(Data entries)
· · · · · · ·

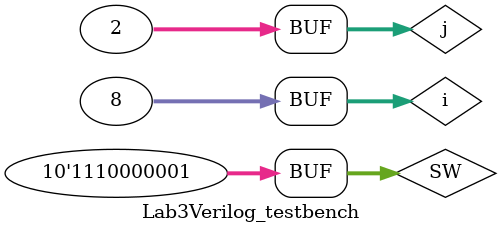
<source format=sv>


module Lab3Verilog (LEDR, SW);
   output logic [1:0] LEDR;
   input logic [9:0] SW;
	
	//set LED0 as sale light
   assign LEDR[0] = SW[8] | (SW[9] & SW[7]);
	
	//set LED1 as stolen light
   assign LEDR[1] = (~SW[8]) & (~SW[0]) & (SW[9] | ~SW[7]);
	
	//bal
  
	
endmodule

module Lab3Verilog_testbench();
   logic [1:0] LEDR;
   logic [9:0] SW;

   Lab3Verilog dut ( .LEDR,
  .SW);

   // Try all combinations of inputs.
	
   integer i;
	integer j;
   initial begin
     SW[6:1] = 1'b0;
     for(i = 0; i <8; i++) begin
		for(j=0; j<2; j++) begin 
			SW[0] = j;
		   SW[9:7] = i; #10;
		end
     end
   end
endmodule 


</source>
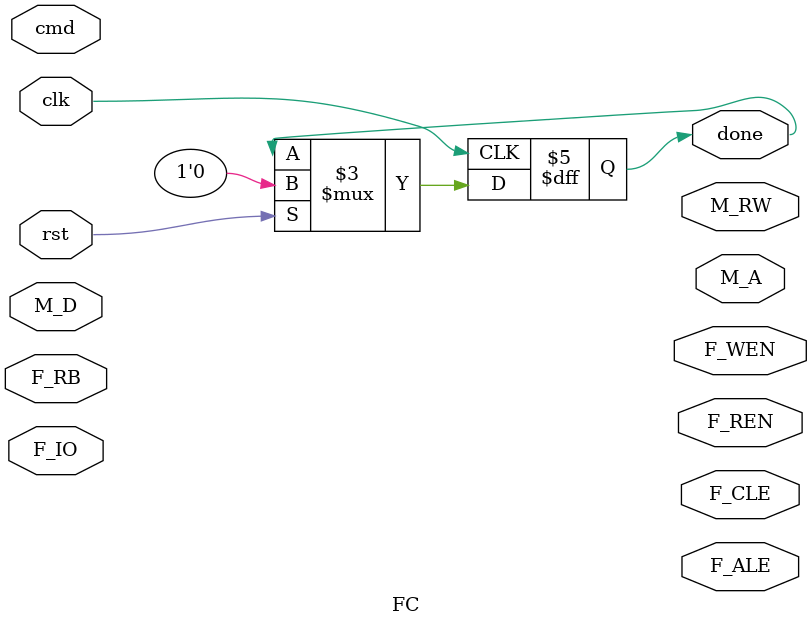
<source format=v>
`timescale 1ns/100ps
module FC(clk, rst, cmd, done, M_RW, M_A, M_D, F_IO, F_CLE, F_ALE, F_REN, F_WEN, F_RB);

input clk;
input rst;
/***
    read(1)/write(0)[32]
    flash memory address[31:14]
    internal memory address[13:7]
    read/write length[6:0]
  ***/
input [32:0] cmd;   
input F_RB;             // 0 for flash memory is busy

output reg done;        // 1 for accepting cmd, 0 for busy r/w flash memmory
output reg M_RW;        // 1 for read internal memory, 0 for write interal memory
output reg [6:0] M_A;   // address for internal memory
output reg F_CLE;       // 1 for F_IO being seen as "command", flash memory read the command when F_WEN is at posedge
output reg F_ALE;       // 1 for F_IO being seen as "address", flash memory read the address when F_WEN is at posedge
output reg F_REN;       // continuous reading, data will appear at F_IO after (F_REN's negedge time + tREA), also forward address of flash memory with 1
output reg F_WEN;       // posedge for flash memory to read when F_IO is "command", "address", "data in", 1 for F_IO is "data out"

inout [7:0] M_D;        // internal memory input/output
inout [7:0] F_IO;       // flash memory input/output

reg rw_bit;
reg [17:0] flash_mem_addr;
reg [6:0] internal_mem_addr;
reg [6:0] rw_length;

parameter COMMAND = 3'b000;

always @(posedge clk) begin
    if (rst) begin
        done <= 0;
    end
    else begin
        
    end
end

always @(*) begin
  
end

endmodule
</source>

· · · · · · ·

**Problem details**
Repeat each entry above exactly. Omit the pictures.

**Result below**
<source format=sv>


module Lab3Verilog (LEDR, SW);
   output logic [1:0] LEDR;
   input logic [9:0] SW;
	
	//set LED0 as sale light
   assign LEDR[0] = SW[8] | (SW[9] & SW[7]);
	
	//set LED1 as stolen light
   assign LEDR[1] = (~SW[8]) & (~SW[0]) & (SW[9] | ~SW[7]);
	
	//bal
  
	
endmodule

module Lab3Verilog_testbench();
   logic [1:0] LEDR;
   logic [9:0] SW;

   Lab3Verilog dut ( .LEDR,
  .SW);

   // Try all combinations of inputs.
	
   integer i;
	integer j;
   initial begin
     SW[6:1] = 1'b0;
     for(i = 0; i <8; i++) begin
		for(j=0; j<2; j++) begin 
			SW[0] = j;
		   SW[9:7] = i; #10;
		end
     end
   end
endmodule 


</source>
<source format=v>
`timescale 1ns/100ps
module FC(clk, rst, cmd, done, M_RW, M_A, M_D, F_IO, F_CLE, F_ALE, F_REN, F_WEN, F_RB);

input clk;
input rst;
/***
    read(1)/write(0)[32]
    flash memory address[31:14]
    internal memory address[13:7]
    read/write length[6:0]
  ***/
input [32:0] cmd;   
input F_RB;             // 0 for flash memory is busy

output reg done;        // 1 for accepting cmd, 0 for busy r/w flash memmory
output reg M_RW;        // 1 for read internal memory, 0 for write interal memory
output reg [6:0] M_A;   // address for internal memory
output reg F_CLE;       // 1 for F_IO being seen as "command", flash memory read the command when F_WEN is at posedge
output reg F_ALE;       // 1 for F_IO being seen as "address", flash memory read the address when F_WEN is at posedge
output reg F_REN;       // continuous reading, data will appear at F_IO after (F_REN's negedge time + tREA), also forward address of flash memory with 1
output reg F_WEN;       // posedge for flash memory to read when F_IO is "command", "address", "data in", 1 for F_IO is "data out"

inout [7:0] M_D;        // internal memory input/output
inout [7:0] F_IO;       // flash memory input/output

reg rw_bit;
reg [17:0] flash_mem_addr;
reg [6:0] internal_mem_addr;
reg [6:0] rw_length;

parameter COMMAND = 3'b000;

always @(posedge clk) begin
    if (rst) begin
        done <= 0;
    end
    else begin
        
    end
end

always @(*) begin
  
end

endmodule
</source>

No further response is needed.